** Opening Records for this exercise block **

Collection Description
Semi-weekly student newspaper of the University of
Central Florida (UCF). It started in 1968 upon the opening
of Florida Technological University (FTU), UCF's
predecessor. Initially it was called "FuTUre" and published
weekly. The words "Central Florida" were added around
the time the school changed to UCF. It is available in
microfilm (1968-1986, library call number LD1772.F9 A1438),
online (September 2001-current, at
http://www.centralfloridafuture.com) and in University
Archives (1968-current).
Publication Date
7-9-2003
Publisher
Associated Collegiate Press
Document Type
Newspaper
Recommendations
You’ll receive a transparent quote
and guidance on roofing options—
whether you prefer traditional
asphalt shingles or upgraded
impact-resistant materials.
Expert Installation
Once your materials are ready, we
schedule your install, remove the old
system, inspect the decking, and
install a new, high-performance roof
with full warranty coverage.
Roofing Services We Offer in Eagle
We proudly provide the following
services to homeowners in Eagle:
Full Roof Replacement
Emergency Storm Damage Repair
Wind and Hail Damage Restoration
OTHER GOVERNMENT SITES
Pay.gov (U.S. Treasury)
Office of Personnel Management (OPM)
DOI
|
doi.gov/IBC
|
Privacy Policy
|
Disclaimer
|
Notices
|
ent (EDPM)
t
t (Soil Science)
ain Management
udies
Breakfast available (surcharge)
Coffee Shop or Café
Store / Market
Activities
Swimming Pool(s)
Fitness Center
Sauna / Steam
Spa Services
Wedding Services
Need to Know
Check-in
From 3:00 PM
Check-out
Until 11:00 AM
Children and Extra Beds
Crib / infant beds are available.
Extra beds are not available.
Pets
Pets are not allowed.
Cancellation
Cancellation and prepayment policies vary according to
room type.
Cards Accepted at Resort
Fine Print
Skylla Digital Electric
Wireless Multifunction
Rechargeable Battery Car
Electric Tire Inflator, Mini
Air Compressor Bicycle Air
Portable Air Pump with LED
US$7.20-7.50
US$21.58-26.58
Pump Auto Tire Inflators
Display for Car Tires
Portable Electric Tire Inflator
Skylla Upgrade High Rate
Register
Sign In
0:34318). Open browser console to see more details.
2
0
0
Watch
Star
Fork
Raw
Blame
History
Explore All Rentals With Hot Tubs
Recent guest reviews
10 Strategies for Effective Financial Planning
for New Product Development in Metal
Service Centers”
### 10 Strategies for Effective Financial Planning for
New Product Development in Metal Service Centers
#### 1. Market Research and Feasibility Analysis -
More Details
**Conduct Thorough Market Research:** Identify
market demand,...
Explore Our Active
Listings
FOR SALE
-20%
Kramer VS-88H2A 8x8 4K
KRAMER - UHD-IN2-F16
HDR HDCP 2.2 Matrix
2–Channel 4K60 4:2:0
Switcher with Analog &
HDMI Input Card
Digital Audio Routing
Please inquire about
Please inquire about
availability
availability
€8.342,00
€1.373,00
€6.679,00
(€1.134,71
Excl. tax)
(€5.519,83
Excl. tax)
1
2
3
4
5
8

** Closing Records for this exercise block **

**Prompt:** Update the rows above by replacing every instance of "availability" with "stock", leaving all other text unchanged.

**Response for this exercise:**
Collection Description
Semi-weekly student newspaper of the University of
Central Florida (UCF). It started in 1968 upon the opening
of Florida Technological University (FTU), UCF's
predecessor. Initially it was called "FuTUre" and published
weekly. The words "Central Florida" were added around
the time the school changed to UCF. It is available in
microfilm (1968-1986, library call number LD1772.F9 A1438),
online (September 2001-current, at
http://www.centralfloridafuture.com) and in University
Archives (1968-current).
Publication Date
7-9-2003
Publisher
Associated Collegiate Press
Document Type
Newspaper
Recommendations
You’ll receive a transparent quote
and guidance on roofing options—
whether you prefer traditional
asphalt shingles or upgraded
impact-resistant materials.
Expert Installation
Once your materials are ready, we
schedule your install, remove the old
system, inspect the decking, and
install a new, high-performance roof
with full warranty coverage.
Roofing Services We Offer in Eagle
We proudly provide the following
services to homeowners in Eagle:
Full Roof Replacement
Emergency Storm Damage Repair
Wind and Hail Damage Restoration
OTHER GOVERNMENT SITES
Pay.gov (U.S. Treasury)
Office of Personnel Management (OPM)
DOI
|
doi.gov/IBC
|
Privacy Policy
|
Disclaimer
|
Notices
|
ent (EDPM)
t
t (Soil Science)
ain Management
udies
Breakfast available (surcharge)
Coffee Shop or Café
Store / Market
Activities
Swimming Pool(s)
Fitness Center
Sauna / Steam
Spa Services
Wedding Services
Need to Know
Check-in
From 3:00 PM
Check-out
Until 11:00 AM
Children and Extra Beds
Crib / infant beds are available.
Extra beds are not available.
Pets
Pets are not allowed.
Cancellation
Cancellation and prepayment policies vary according to
room type.
Cards Accepted at Resort
Fine Print
Skylla Digital Electric
Wireless Multifunction
Rechargeable Battery Car
Electric Tire Inflator, Mini
Air Compressor Bicycle Air
Portable Air Pump with LED
US$7.20-7.50
US$21.58-26.58
Pump Auto Tire Inflators
Display for Car Tires
Portable Electric Tire Inflator
Skylla Upgrade High Rate
Register
Sign In
0:34318). Open browser console to see more details.
2
0
0
Watch
Star
Fork
Raw
Blame
History
Explore All Rentals With Hot Tubs
Recent guest reviews
10 Strategies for Effective Financial Planning
for New Product Development in Metal
Service Centers”
### 10 Strategies for Effective Financial Planning for
New Product Development in Metal Service Centers
#### 1. Market Research and Feasibility Analysis -
More Details
**Conduct Thorough Market Research:** Identify
market demand,...
Explore Our Active
Listings
FOR SALE
-20%
Kramer VS-88H2A 8x8 4K
KRAMER - UHD-IN2-F16
HDR HDCP 2.2 Matrix
2–Channel 4K60 4:2:0
Switcher with Analog &
HDMI Input Card
Digital Audio Routing
Please inquire about
Please inquire about
stock
stock
€8.342,00
€1.373,00
€6.679,00
(€1.134,71
Excl. tax)
(€5.519,83
Excl. tax)
1
2
3
4
5
8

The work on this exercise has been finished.